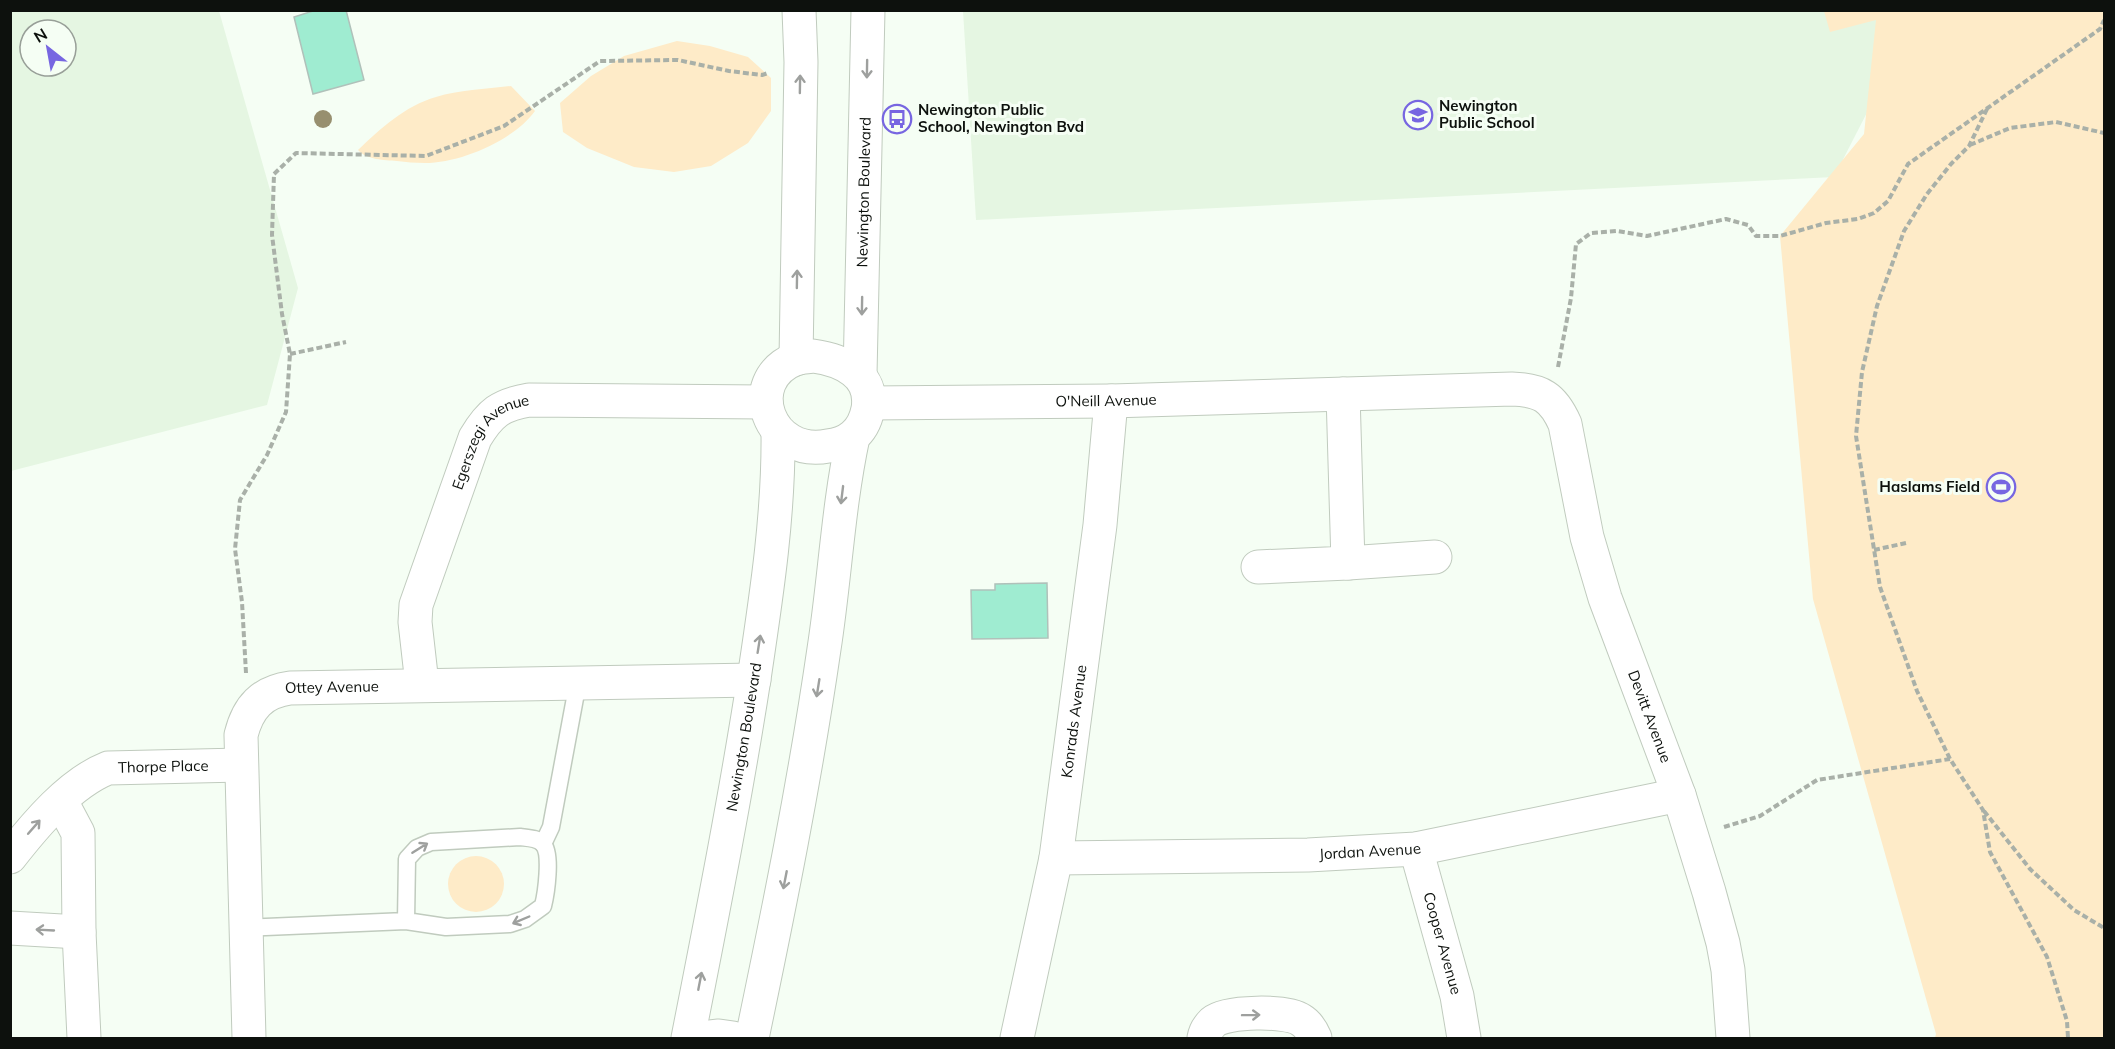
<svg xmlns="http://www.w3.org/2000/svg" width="2115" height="1049" font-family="Mulish,sans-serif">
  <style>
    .built { fill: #e5f6e2; fill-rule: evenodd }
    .green { fill: #feebc8 }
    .building { fill: #9fecd1; stroke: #b0c1ba; stroke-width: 1.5 }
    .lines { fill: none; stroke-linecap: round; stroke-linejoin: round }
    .service-casing { stroke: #c0cbbe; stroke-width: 19 }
    .minor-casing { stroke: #c0cbbe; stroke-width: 35 }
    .tertiary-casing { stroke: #c0cbbe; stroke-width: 35 }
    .path { stroke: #a9b0a8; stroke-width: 4; stroke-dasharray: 6 3; stroke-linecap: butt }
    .service { stroke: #fff; stroke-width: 16 }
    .minor { stroke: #fff; stroke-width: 33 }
    .tertiary { stroke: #fff; stroke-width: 33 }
    .tree { fill: #978f6f }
    .oneway { stroke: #9ea09e }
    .labels { text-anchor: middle; stroke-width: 6; stroke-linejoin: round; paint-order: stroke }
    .poi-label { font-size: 15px; font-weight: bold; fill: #0d110d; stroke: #f5fef4; text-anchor: start }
    .street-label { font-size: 15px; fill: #0d110d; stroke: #f5fef4 }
  </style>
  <rect width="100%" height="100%" fill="#f5fef4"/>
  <!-- built -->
  <g class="built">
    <path d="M11 10 219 11 298 288 267 405 11 471ZM30 30H66V66H30Z"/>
    <polygon points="963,11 1900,11 1898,52 1834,177 976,220"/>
  </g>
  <!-- green -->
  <g class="green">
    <polygon points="1824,11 2104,11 2104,1038 1935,1038 1936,1034 1813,599 1780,236 1864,134 1876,20 1830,32"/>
    <polygon points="677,41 710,46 748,57 771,78 771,111 748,143 711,166 674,172 634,167 587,148 563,132 560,103 591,76 624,56"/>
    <path d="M511 86 535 111C514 140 461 163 425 163 415 163 406 162 397 161 384 160 367 160 358 150 381 128 405 106 436 97 459 90 486 89 511 86Z"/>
    <circle cx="476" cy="884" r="28"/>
  </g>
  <!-- building -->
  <g class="building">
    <polygon points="316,10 346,10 364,80 313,94 294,17"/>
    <polygon points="1047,583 1048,638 972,639 971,590 995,590 995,584"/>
  </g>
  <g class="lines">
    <!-- service casing -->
    <g class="service-casing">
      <g id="service">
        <polyline points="543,844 551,827 578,682"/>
        <path d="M245 928 406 921 446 927 510 924 525 919 543 906C546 894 552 854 543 844 538 838 528 838 520 837L431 842 417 848 407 859 406 921"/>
      </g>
    </g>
    <!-- minor casing -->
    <g class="minor-casing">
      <g id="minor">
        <path id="s1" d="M869 403 1111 401 1512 389C1541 390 1553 397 1565 424L1587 537 1605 598 1679 795 1709 892 1723 943 1728 970 1733 1038"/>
        <polyline points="1348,563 1435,557"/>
        <polyline points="1258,567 1348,563 1343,394"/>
        <path id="s2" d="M422 684 415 622 416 605 475 438C490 413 500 405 529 400L766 402"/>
        <polyline points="61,801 78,833 79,932 84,1038"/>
        <path id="s3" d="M1416 849 1457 996 1464 1038"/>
        <path id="s4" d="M10 857C35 825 70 783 108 768L241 765"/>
        <path id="s5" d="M1056 858 1308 855 1416 849 1679 795"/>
        <polyline points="10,928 79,932"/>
        <path id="s6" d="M249 1038 241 735C248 707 262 692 290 688L754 680"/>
        <path id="s7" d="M1017 1038 1056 858 1100 525 1111 401"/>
        <path d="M1204 1038C1205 1032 1208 1027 1213 1022 1226 1011 1287 1010 1301 1020 1308 1024 1312 1031 1315 1038"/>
      </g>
    </g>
    <!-- tertiary casing -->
    <g class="tertiary-casing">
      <g id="tertiary">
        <path d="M813 356C842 360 874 374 868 409 866 419 862 429 853 436 846 442 837 445 828 446 769 458 741 381 795 359 801 357 808 357 813 356Z"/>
        <polyline points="796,359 801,62 799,10"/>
        <path id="s8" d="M860 375 868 10"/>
        <path id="s9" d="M688 1038C712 916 736 795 755 672 767 592 779 512 778 432"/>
        <polyline points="702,1038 719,1036 733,1038"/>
        <path d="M752 1038C779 909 805 780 824 649 835 578 838 507 853 437"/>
      </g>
    </g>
    <!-- path -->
    <g class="path">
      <polyline points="1987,109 1969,146 1951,164 1927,194 1904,231 1877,306 1862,372 1856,436 1880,587 1917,691 1950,759 1983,810 1990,852 2047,957 2067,1021 2068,1038"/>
      <polyline points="1970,145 2010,128 2056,122 2104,133"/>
      <polyline points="290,354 346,342"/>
      <polyline points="1558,367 1571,298 1576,244 1591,233 1617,231 1647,236 1726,219 1748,225 1756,236 1780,236 1826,223 1858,219 1874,213 1888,201 1908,164 2100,29 2104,20"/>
      <polyline points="1874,550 1906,543"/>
      <polyline points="246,673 242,602 235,549 240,500 267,455 286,412 290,354 282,314 272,235 274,174 296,153 426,156 504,126 600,61 678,60 729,71 762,75 768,73"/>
      <polyline points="1984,811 2030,869 2074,910 2104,928"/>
      <polyline points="1724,827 1760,816 1817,780 1950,759"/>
    </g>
    <!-- service -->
    <use href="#service" class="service"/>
    <!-- minor -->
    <use href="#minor" class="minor"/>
    <!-- tertiary -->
    <use href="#tertiary" class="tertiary"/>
  </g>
  <!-- trees -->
  <circle class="tree" cx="323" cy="119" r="9"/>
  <!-- one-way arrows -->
  <defs><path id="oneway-shaft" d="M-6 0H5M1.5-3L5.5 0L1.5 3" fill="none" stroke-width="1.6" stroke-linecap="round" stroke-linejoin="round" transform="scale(1.5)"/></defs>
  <g class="oneway">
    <use href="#oneway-shaft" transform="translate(867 69) rotate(91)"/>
    <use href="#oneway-shaft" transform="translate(800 84) rotate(-89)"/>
    <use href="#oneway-shaft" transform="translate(797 279) rotate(-89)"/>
    <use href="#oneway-shaft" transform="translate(862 306) rotate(91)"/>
    <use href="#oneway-shaft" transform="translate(842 495) rotate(97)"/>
    <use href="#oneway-shaft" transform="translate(759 644) rotate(-81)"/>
    <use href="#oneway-shaft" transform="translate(818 688) rotate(99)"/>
    <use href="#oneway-shaft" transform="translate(34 827) rotate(-49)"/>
    <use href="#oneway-shaft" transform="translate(420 848) rotate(-32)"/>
    <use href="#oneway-shaft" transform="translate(785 880) rotate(101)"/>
    <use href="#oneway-shaft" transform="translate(521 920) rotate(157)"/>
    <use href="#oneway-shaft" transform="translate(45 930) rotate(-177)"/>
    <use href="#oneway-shaft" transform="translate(700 981) rotate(-79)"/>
    <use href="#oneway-shaft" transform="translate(1251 1015) rotate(-1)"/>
  </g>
  <!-- icons -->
  <defs>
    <g id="school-ring" transform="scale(1.5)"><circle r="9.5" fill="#f5fef4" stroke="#7766e1" stroke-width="1.5"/><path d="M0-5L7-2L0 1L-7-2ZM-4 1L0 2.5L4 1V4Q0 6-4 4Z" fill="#7766e1"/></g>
    <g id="bus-ring" transform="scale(1.5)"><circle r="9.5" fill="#f5fef4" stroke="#7766e1" stroke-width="1.5"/><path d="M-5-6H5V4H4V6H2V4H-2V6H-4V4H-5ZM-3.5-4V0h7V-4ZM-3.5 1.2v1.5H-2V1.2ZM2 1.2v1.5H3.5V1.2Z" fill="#7766e1"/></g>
    <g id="stadium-ring" transform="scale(1.5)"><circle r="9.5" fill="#f5fef4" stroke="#7766e1" stroke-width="1.5"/><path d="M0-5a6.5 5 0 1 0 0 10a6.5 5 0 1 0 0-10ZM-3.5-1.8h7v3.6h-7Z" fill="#7766e1"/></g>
  </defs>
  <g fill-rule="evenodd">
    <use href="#school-ring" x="1418" y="115"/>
    <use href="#bus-ring" x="897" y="119"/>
    <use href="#stadium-ring" x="2001" y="487"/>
  </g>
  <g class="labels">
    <!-- poi labels -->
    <g class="poi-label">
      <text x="1439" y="111">Newington<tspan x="1439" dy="17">Public School</tspan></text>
      <text x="918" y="115">Newington Public<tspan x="918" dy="17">School, Newington Bvd</tspan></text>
      <text x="1980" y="492" text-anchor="end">Haslams Field</text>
    </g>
    <!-- street labels -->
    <g class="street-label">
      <text dy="5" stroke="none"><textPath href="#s8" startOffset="183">Newington Boulevard</textPath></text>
      <text dy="5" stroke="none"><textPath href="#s1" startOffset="237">O'Neill Avenue</textPath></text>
      <text dy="5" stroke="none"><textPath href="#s2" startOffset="264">Egerszegi Avenue</textPath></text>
      <text dy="5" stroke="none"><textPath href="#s6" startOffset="418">Ottey Avenue</textPath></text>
      <text dy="5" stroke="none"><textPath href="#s1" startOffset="1017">Devitt Avenue</textPath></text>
      <text dy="5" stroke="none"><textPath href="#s7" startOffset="322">Konrads Avenue</textPath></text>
      <text dy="5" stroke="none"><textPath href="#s9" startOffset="306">Newington Boulevard</textPath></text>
      <text dy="5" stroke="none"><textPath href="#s4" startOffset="189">Thorpe Place</textPath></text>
      <text dy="5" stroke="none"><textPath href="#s5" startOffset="314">Jordan Avenue</textPath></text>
      <text dy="5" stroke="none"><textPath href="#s3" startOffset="98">Cooper Avenue</textPath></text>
    </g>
  </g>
  <!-- border -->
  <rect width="2115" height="1049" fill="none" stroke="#0d110d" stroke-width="24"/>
  <!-- north arrow -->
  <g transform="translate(48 48) rotate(329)"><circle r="28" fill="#f5fef4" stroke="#989f98" stroke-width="1.5"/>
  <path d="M0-4.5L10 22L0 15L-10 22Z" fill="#7766e1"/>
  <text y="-9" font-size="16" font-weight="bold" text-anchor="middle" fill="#0d110d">N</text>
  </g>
</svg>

------------

DESCRIPTION OF THE TASK
Word for word, restate the lines above from the line containing "#a9b0a8; stroke-width: 4;" through the line containing "710,46 748,57 771,78", with both included and nothing else.

COMPLETED EXERCISE
    .path { stroke: #a9b0a8; stroke-width: 4; stroke-dasharray: 6 3; stroke-linecap: butt }
    .service { stroke: #fff; stroke-width: 16 }
    .minor { stroke: #fff; stroke-width: 33 }
    .tertiary { stroke: #fff; stroke-width: 33 }
    .tree { fill: #978f6f }
    .oneway { stroke: #9ea09e }
    .labels { text-anchor: middle; stroke-width: 6; stroke-linejoin: round; paint-order: stroke }
    .poi-label { font-size: 15px; font-weight: bold; fill: #0d110d; stroke: #f5fef4; text-anchor: start }
    .street-label { font-size: 15px; fill: #0d110d; stroke: #f5fef4 }
  </style>
  <rect width="100%" height="100%" fill="#f5fef4"/>
  <!-- built -->
  <g class="built">
    <path d="M11 10 219 11 298 288 267 405 11 471ZM30 30H66V66H30Z"/>
    <polygon points="963,11 1900,11 1898,52 1834,177 976,220"/>
  </g>
  <!-- green -->
  <g class="green">
    <polygon points="1824,11 2104,11 2104,1038 1935,1038 1936,1034 1813,599 1780,236 1864,134 1876,20 1830,32"/>
    <polygon points="677,41 710,46 748,57 771,78 771,111 748,143 711,166 674,172 634,167 587,148 563,132 560,103 591,76 624,56"/>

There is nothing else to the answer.